REQUIRED ACTION: Pull out, word for word, the lines from the start of the records through the line that contains "discovery by using", with that line included.

** Opening STORED DATA block **

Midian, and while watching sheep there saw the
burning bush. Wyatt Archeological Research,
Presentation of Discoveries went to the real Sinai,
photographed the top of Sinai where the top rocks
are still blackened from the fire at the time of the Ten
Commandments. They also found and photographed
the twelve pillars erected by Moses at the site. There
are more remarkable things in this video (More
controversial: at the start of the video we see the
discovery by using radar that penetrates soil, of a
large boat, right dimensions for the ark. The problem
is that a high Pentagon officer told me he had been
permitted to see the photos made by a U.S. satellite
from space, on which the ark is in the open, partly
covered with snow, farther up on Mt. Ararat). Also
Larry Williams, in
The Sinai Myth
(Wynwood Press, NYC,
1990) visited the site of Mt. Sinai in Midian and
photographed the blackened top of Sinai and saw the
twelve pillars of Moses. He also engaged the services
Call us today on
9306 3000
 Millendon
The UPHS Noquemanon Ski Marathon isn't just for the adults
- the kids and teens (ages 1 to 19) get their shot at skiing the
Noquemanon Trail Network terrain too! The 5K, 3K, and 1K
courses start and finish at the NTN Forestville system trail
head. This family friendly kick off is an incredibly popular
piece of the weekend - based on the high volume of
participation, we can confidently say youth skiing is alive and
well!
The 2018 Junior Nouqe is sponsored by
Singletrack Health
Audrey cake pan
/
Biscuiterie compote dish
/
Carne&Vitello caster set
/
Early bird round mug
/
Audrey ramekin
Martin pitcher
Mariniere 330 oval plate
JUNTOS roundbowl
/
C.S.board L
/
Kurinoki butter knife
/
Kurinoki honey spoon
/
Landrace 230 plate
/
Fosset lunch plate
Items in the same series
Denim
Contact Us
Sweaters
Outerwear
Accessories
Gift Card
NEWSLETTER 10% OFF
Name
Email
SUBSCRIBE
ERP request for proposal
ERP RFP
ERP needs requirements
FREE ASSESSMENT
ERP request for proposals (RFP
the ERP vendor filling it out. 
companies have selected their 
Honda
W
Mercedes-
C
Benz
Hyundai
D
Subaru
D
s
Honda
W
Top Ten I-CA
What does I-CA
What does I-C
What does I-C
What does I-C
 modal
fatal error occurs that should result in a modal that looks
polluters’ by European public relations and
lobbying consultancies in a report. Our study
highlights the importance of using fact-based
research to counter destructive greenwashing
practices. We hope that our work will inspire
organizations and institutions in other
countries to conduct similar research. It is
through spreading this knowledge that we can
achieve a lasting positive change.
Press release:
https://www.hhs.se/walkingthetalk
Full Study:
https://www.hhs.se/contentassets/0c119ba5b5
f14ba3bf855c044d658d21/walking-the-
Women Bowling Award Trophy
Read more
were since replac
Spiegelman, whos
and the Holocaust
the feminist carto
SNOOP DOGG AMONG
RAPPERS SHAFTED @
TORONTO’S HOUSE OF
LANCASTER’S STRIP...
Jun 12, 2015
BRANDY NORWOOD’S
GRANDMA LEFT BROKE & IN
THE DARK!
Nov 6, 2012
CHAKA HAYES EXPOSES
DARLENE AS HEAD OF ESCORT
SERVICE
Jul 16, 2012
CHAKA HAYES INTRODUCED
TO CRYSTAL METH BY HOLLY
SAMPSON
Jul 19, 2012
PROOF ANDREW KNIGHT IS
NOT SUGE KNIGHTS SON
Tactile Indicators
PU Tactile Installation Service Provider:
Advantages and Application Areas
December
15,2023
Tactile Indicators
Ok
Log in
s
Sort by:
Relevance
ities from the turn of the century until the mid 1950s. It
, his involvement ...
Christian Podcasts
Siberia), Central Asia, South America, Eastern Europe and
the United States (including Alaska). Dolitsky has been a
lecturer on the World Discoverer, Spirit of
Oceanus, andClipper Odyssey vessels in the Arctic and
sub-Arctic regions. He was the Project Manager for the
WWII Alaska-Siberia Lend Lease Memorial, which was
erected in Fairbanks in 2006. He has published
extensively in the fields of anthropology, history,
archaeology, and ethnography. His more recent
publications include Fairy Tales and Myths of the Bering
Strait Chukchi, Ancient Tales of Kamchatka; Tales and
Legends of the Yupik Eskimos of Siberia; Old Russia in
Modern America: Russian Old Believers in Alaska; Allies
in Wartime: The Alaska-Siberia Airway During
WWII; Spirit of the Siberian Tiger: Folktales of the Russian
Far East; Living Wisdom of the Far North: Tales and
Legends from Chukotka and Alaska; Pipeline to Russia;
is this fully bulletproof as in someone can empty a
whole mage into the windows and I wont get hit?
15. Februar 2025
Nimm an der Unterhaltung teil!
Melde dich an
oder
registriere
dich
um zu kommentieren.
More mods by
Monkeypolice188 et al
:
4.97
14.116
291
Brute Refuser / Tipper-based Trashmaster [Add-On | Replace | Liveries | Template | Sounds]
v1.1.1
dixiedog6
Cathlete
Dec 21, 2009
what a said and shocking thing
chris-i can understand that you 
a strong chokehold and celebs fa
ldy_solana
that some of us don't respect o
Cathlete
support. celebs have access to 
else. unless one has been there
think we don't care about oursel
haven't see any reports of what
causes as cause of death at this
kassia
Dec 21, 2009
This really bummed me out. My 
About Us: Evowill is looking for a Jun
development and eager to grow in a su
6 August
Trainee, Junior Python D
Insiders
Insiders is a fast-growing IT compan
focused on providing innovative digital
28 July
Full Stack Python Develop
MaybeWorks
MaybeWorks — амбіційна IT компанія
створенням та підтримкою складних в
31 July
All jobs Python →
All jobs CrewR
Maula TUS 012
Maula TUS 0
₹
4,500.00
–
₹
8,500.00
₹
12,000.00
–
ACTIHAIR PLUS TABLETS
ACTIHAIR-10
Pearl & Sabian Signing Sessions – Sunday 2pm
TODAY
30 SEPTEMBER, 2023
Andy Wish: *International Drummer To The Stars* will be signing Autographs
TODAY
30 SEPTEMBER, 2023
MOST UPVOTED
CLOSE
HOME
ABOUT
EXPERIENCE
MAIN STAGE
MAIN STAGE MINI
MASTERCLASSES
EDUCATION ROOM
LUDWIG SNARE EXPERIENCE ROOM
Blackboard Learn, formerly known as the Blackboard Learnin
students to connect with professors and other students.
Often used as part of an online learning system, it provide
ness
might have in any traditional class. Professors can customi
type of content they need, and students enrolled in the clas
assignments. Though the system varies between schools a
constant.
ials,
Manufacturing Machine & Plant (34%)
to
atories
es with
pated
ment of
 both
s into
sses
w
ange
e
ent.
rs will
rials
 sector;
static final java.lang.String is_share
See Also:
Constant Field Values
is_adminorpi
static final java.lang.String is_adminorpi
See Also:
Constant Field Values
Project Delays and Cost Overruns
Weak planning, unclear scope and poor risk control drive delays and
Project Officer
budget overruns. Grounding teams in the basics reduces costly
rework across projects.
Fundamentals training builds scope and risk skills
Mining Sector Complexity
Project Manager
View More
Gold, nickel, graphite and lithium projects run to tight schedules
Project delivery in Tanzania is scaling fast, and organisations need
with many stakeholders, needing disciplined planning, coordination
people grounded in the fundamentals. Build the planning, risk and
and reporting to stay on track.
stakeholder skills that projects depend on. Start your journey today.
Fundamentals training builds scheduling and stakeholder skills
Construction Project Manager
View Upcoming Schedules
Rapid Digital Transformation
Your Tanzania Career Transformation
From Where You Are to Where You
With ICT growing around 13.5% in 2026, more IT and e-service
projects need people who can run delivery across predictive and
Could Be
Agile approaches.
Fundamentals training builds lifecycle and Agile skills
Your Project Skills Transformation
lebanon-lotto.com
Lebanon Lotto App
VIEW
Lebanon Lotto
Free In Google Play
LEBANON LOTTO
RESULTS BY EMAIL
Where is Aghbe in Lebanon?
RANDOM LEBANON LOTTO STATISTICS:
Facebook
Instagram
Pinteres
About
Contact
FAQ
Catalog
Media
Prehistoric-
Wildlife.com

** Closing STORED DATA block **

RESPONSE AREA:
Midian, and while watching sheep there saw the
burning bush. Wyatt Archeological Research,
Presentation of Discoveries went to the real Sinai,
photographed the top of Sinai where the top rocks
are still blackened from the fire at the time of the Ten
Commandments. They also found and photographed
the twelve pillars erected by Moses at the site. There
are more remarkable things in this video (More
controversial: at the start of the video we see the
discovery by using radar that penetrates soil, of a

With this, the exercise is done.